The Company had a net loss available to common shareholders of $5.5 million, or $0.46 per share, for the quarter ended December 31, 2006 compared to a loss of $520,000, or $0.06 per share, in the December quarter last year The increase in the net loss was due to an increase in operating expenses of $1.8 million, depreciation and amortization of $0.8 million, stock based compensation of $0.4 million, interest of $0.6 million, and $0.4 in other expenses and non-payroll related taxes. We also accrued a preferred stock dividend of $915,000 for the period October 1, 2006 to December 31, 2006. This dividend is payable semiannually in arrears in either cash or stock and will total approximately $3.6 million annually.

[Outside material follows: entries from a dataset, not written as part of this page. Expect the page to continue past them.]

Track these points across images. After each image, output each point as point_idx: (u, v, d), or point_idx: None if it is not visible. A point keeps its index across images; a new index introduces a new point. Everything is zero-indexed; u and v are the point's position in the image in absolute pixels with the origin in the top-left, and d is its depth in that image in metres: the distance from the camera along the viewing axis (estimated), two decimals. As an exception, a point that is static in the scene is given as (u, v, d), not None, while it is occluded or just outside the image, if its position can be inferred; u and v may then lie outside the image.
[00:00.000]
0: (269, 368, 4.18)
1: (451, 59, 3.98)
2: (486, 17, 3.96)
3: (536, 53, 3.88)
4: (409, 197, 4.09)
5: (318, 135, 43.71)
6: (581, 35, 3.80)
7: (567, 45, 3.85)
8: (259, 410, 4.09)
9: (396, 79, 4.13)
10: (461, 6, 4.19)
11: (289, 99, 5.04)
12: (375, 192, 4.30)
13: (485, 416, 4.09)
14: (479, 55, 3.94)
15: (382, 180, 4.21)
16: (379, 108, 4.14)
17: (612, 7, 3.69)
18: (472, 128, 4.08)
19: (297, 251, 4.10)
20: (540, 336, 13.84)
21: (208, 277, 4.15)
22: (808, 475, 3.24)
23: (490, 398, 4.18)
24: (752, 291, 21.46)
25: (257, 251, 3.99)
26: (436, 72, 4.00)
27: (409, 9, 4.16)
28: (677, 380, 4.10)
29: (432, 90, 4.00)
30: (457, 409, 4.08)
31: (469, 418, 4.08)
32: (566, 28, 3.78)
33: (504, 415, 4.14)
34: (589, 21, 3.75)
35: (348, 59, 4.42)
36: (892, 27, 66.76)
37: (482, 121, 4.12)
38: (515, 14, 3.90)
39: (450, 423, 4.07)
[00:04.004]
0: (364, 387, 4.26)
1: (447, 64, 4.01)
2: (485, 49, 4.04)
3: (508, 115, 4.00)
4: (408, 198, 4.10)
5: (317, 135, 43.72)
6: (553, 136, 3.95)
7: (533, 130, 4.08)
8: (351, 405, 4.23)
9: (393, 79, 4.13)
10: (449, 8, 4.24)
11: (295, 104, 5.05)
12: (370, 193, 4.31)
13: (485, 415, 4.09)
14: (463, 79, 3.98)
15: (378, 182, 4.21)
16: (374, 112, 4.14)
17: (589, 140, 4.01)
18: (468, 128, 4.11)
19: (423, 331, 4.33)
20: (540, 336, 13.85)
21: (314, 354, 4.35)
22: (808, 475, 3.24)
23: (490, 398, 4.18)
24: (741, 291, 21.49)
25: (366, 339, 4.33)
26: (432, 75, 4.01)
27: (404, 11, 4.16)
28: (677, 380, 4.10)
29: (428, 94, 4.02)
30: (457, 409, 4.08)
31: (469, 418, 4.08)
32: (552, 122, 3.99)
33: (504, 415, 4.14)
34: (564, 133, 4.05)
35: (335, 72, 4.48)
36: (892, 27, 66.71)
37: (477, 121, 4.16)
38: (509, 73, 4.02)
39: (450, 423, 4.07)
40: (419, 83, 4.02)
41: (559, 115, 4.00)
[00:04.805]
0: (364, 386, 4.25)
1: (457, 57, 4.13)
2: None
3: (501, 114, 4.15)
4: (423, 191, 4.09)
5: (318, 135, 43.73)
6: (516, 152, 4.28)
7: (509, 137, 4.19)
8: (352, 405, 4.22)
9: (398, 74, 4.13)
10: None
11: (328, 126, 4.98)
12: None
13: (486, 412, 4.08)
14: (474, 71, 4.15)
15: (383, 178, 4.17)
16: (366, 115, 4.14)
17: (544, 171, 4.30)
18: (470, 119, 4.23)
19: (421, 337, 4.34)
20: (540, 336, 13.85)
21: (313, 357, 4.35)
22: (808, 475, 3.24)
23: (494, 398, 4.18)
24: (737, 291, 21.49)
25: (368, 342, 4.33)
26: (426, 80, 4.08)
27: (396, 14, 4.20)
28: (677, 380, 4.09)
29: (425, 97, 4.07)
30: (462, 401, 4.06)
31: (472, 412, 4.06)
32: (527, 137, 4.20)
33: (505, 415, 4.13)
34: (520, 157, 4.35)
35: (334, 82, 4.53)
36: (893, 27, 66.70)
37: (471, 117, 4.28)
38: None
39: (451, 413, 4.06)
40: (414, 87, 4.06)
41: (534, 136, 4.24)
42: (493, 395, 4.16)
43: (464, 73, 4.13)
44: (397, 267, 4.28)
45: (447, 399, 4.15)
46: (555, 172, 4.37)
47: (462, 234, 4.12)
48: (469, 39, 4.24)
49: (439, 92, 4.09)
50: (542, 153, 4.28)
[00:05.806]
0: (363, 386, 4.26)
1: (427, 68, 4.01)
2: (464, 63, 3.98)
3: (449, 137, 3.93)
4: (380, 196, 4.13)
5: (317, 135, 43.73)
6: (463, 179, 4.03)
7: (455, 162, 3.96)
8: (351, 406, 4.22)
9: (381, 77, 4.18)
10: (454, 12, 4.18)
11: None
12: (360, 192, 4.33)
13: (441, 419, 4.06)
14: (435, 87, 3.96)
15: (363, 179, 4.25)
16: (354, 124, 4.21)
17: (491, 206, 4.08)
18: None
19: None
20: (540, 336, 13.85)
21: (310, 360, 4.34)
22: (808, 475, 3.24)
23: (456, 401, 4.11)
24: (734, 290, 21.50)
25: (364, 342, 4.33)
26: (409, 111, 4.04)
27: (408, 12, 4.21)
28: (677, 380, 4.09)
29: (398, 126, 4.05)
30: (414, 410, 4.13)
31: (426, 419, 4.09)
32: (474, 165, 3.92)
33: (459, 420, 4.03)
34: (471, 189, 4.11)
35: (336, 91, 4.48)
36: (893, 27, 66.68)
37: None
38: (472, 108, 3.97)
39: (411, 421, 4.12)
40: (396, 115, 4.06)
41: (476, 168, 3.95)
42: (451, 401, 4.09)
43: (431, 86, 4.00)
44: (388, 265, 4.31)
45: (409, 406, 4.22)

Turning to the balance sheet. Cash ended the quarter at $5.7 million, a decrease from $9.5 million at the end of the prior quarter. The reduction in cash was due to cash payments associated with the recent restructuring activities and working capital needs. We are optimistic that the company’s cash flow has reached a point of relative stabilization given that we achieved slight EBITDA profitability in the quarter and we are currently anticipating to grow our EBITDA level in the current fourth quarter. As we have stated in the past, we are committed to running a profitable business, and we are focused on improving the strength of our balance sheet.
In terms of guidance, for the year the Company expects sales in the range of $280 to $290 million with service revenues representing 23% to 26% of total revenues. For the fourth quarter we expect our sales to be between $70 and $76 million. The Company also anticipates positive EBITDA in the March quarter in the range of $0.2 to $0.7 million.
In summary, MTM has made significant progress since the second quarter. We have significantly reduced our cost structure, returned the company to positive EBITDA, and we have trained our national sales and services teams on the breadth of our offerings in order to enhance our revenue growth moving forward. We believe there are further opportunities to lower our cost structure, and we believe there is a significant leverage opportunity as the company’s efforts to drive revenue growth begin to pay off.
With that, let me turn it over to the operator to begin the question and answer session. Operator?
[Q&A PERIOD]
In closing, I would like to thank our associates, customers, and partners for their continued loyalty and support of MTM. In a short period of time, we have achieved significant milestones, and we are optimistic that the changes we have made to our business will position MTM for a very bright future.
Thank you again for joining us today, and I look forward to speaking with you again on our next call.